01.08.2018, 20:47
Sie wusste nicht, wie lange sie ihn einfach nur so festgehalten hatte. Es fühlte sich an wie Sekunden, aber es konnten auch Stunden, Tage, Jahre vergangen sein. Jegliches Zeitgefühl hatte sie verloren, während sie Lucien umarmte.
Nachdem die Anspannung von ihr abgefallen und ein paar Augenblicke verstrichen waren, schlich sich ein von Herzen kommender Schluchzer über ihre Lippen. Kurz darauf waren die Tränen gefolgt, die langsam, aber unaufhaltsam auf Luciens Schulter getropft waren und seinen Hals befeuchteten, als sie ihr Gesicht an eben diesen drückte. Selbst wenn sie ihn hätte freigeben wollen, damit er ein wenig Abstand zur ihrer Tränenflut erhielt, sie hätte ihn nicht los lassen können. Ihre Arme waren krampfhaft um seinen mageren Körper geschlossen gewesen, weigerten sich ihn los zu lassen.

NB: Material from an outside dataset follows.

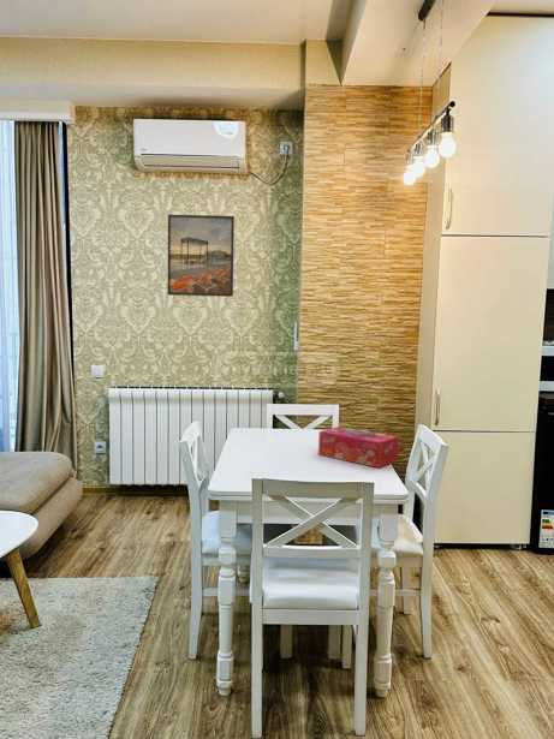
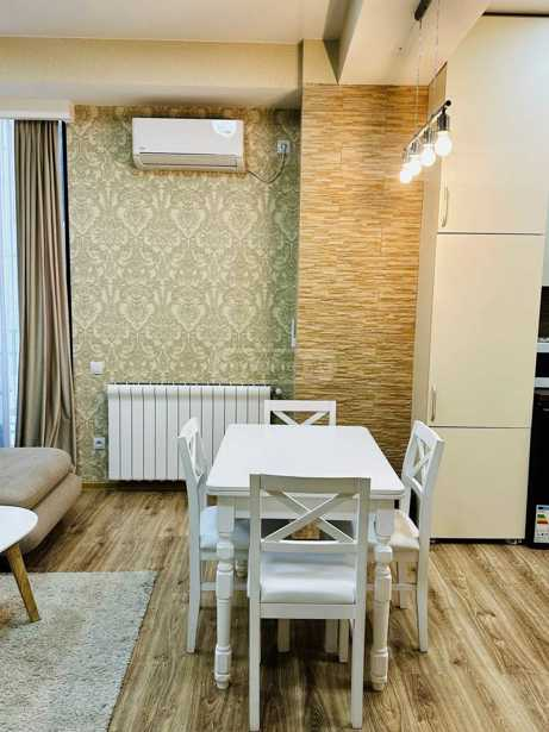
- tissue box [317,425,400,469]
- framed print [166,214,236,298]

Inzwischen waren die Tränen versiegt und sie konnte sich langsam dazu zwingen, sich von ihm zu lösen, nur um ihn wieder anzusehen. Sie ließ ihren Blick wieder und wieder über ihn gleiten, während sie auf der Bettkante saß, ein Bein unter das andere angewinkelt, dass andere fest auf dem Boden. Sollte er es wollen, konnte sie jeder Zeit von ihm abrücken. Aber sie hoffte, er wollte es nicht. Weil sie den Kontakt noch nicht aufgeben wollte, griff sie nach seiner Hand und hielt sie fest, verschränkte ihre Finger mit den seinen. Von diesem Geflecht – seine Finger waren fast so dünn wie ihre eigenen – hob sie den Blick und sah ihm wieder ins Gesicht. „Du lebst! Ich habe immer gewusst, dass du noch lebst, aber du bist jetzt auch wirklich hier...“ Ihre Stimme versagte kurz und sie schluckte die wieder aufkommenden Tränen herunter. Drei lange Jahre und er war wirklich wieder bei ihr. Es gab so viel, was sie ihm sagen, was sie ihn fragen wollte. Was passiert war, was aus den anderen Männern, dem Schiff und ihrem Vater geworden war. Sie wollte ihm sagen, was sie erlebt hatte, wie sie von Kelekuna und schließlich zu diesem Schiff gekommen war. Aber nichts von all dem kam heraus. Nicht der kleinste Laut. Sie blickte einfach nur auf ihre in einander verschlungenen Hände, hielt ihn fest und strich mit dem Daumen immer wieder über seine Haut.